Chart-based quiz items
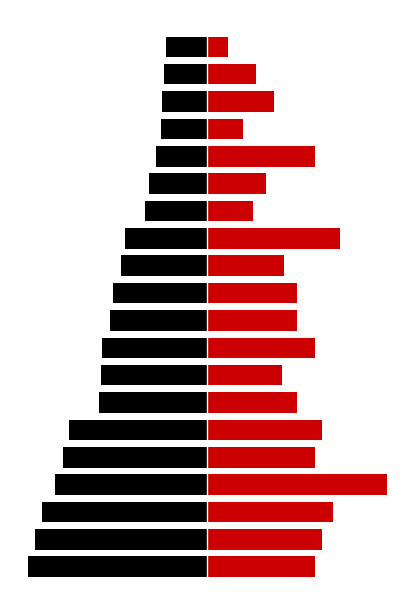

What are all the series names shown in the legend?

Points, Entries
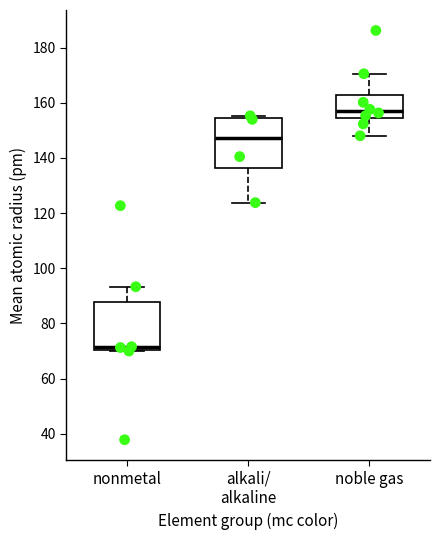

Which box has the highest median line?

noble gas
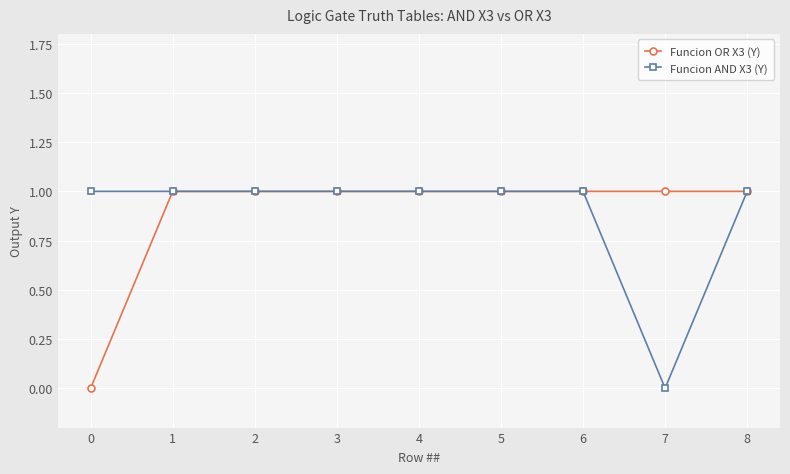

How many data points does each series have?

9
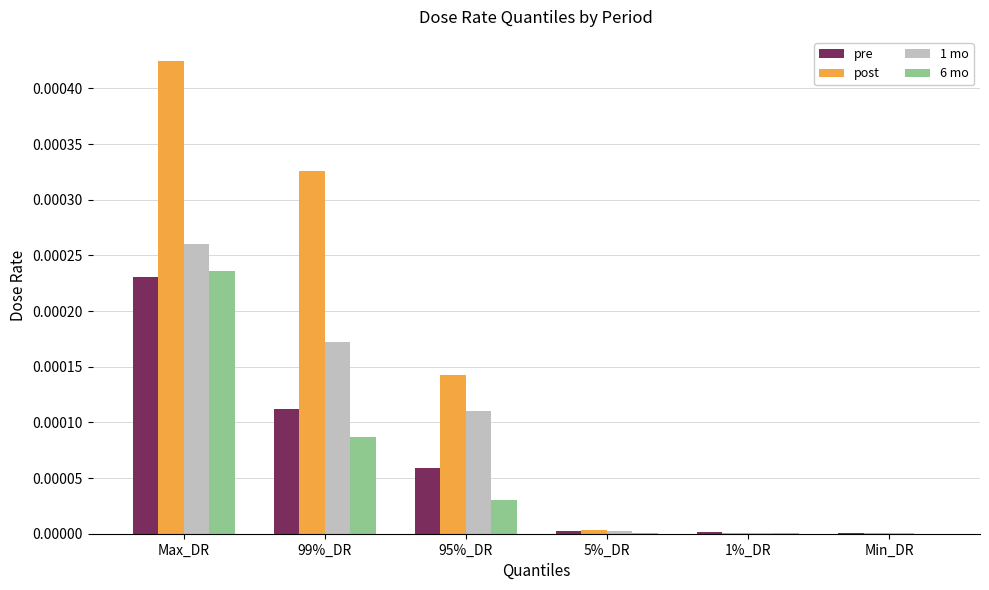

What are all the series names shown in the legend?

pre, post, 1 mo, 6 mo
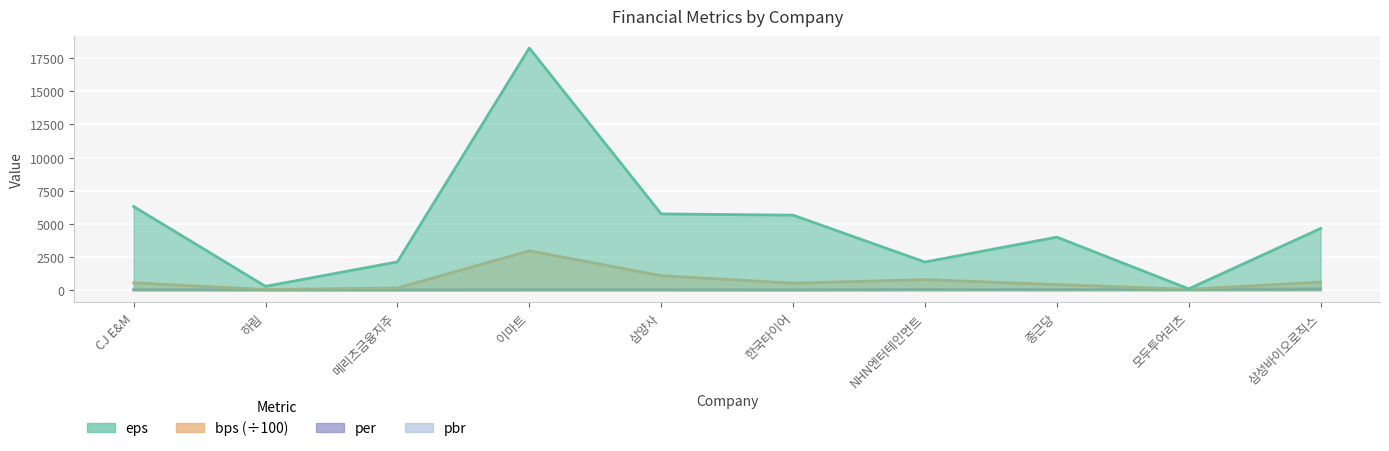

What are all the series names shown in the legend?

eps, bps, per, pbr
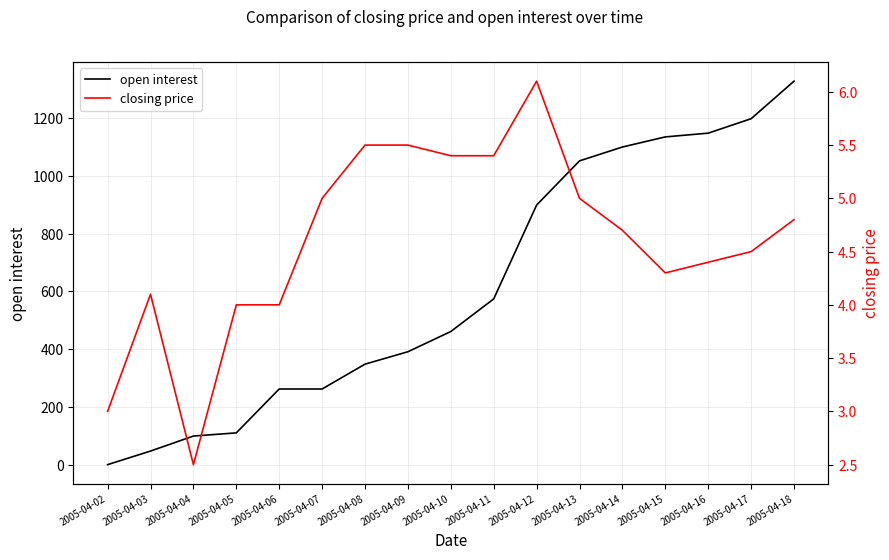

Reading left to right, extract all data points from this chart.

open interest: 0.0	47.0	99.0	110.0	262.0	262.0	348.0	391.0	461.0	574.0	899.0	1052.0	1100.0	1135.0	1148.0	1198.0	1328.0
closing price: 3.0	4.1	2.5	4.0	4.0	5.0	5.5	5.5	5.4	5.4	6.1	5.0	4.7	4.3	4.4	4.5	4.8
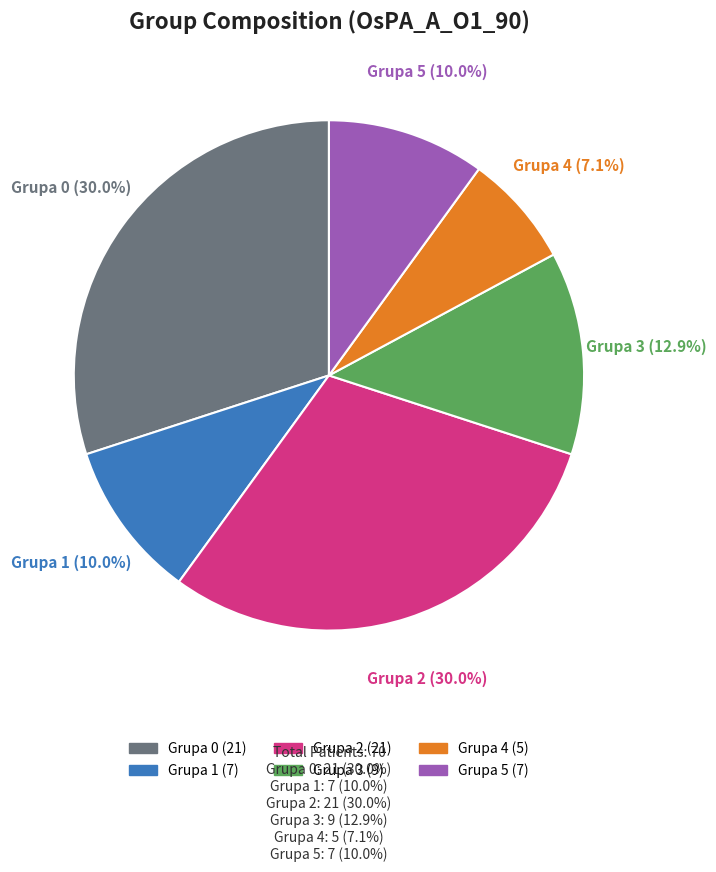

To the nearest percent, what is the difference between the largest and smallest slice percentages?

23%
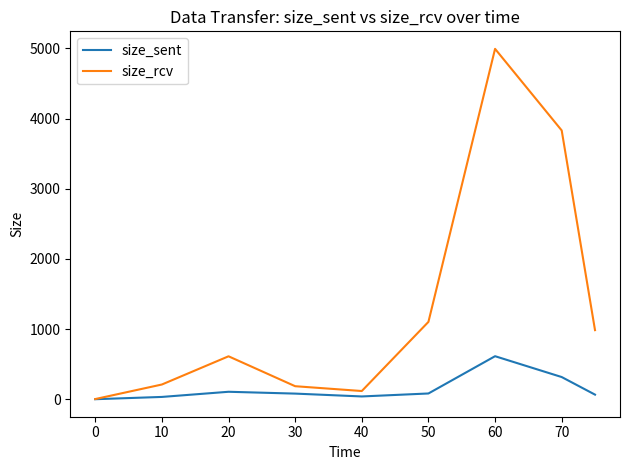

Which series has the largest total across all categories?

size_rcv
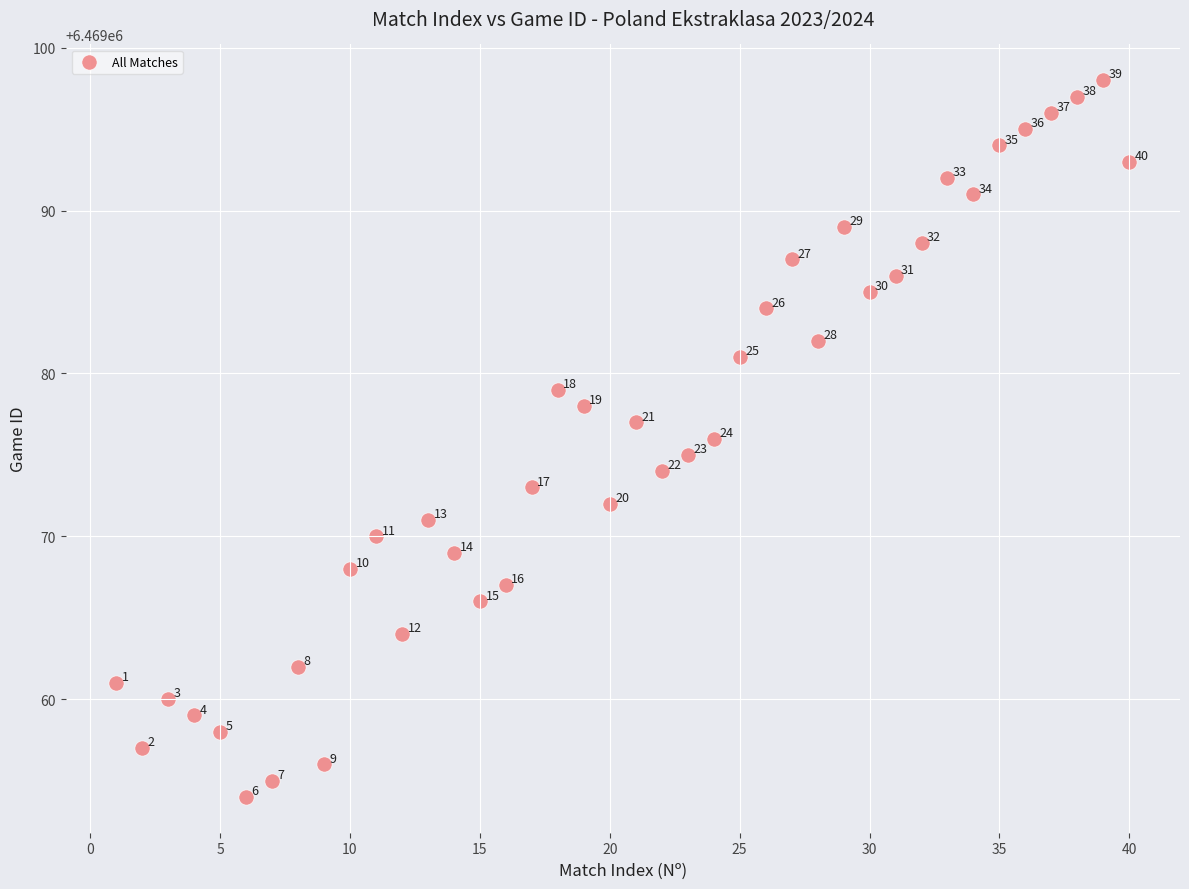

What Y value in the scatter plot is closest to 6469076?

6469076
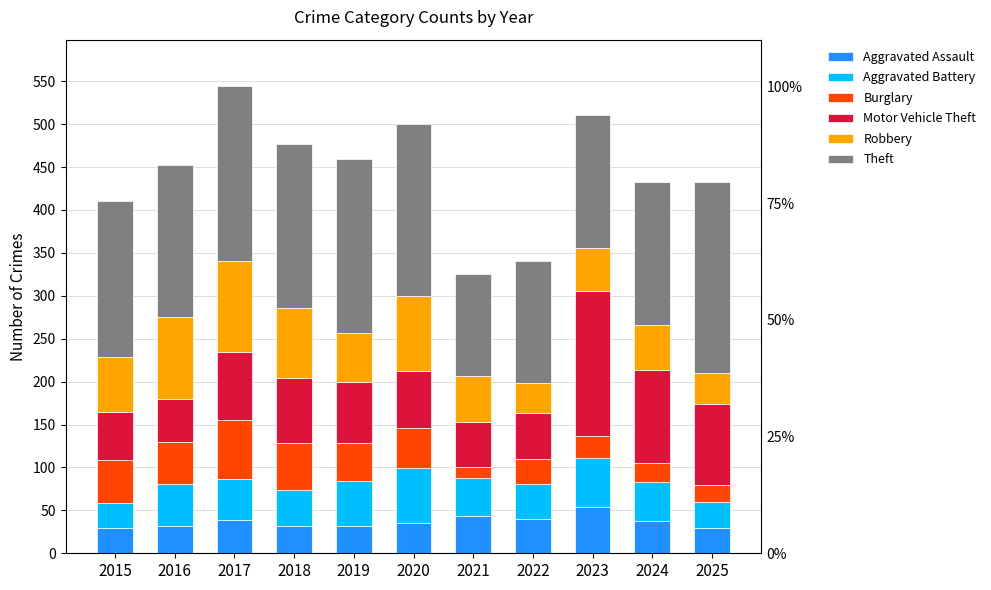

Count the number of categories in the chart.

11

WHAT THE TASK REQUIRES
Update the rows above by replacing each occurrence of "series names" with "series labels", keeping every other word unchanged. Omit the pictures from your answer.

EXPECTED ANSWER
What are all the series labels shown in the legend?

Points, Entries

Which box has the highest median line?

noble gas

How many data points does each series have?

9

What are all the series labels shown in the legend?

pre, post, 1 mo, 6 mo

What are all the series labels shown in the legend?

eps, bps, per, pbr

Reading left to right, extract all data points from this chart.

open interest: 0.0	47.0	99.0	110.0	262.0	262.0	348.0	391.0	461.0	574.0	899.0	1052.0	1100.0	1135.0	1148.0	1198.0	1328.0
closing price: 3.0	4.1	2.5	4.0	4.0	5.0	5.5	5.5	5.4	5.4	6.1	5.0	4.7	4.3	4.4	4.5	4.8

To the nearest percent, what is the difference between the largest and smallest slice percentages?

23%

Which series has the largest total across all categories?

size_rcv

What Y value in the scatter plot is closest to 6469076?

6469076

Count the number of categories in the chart.

11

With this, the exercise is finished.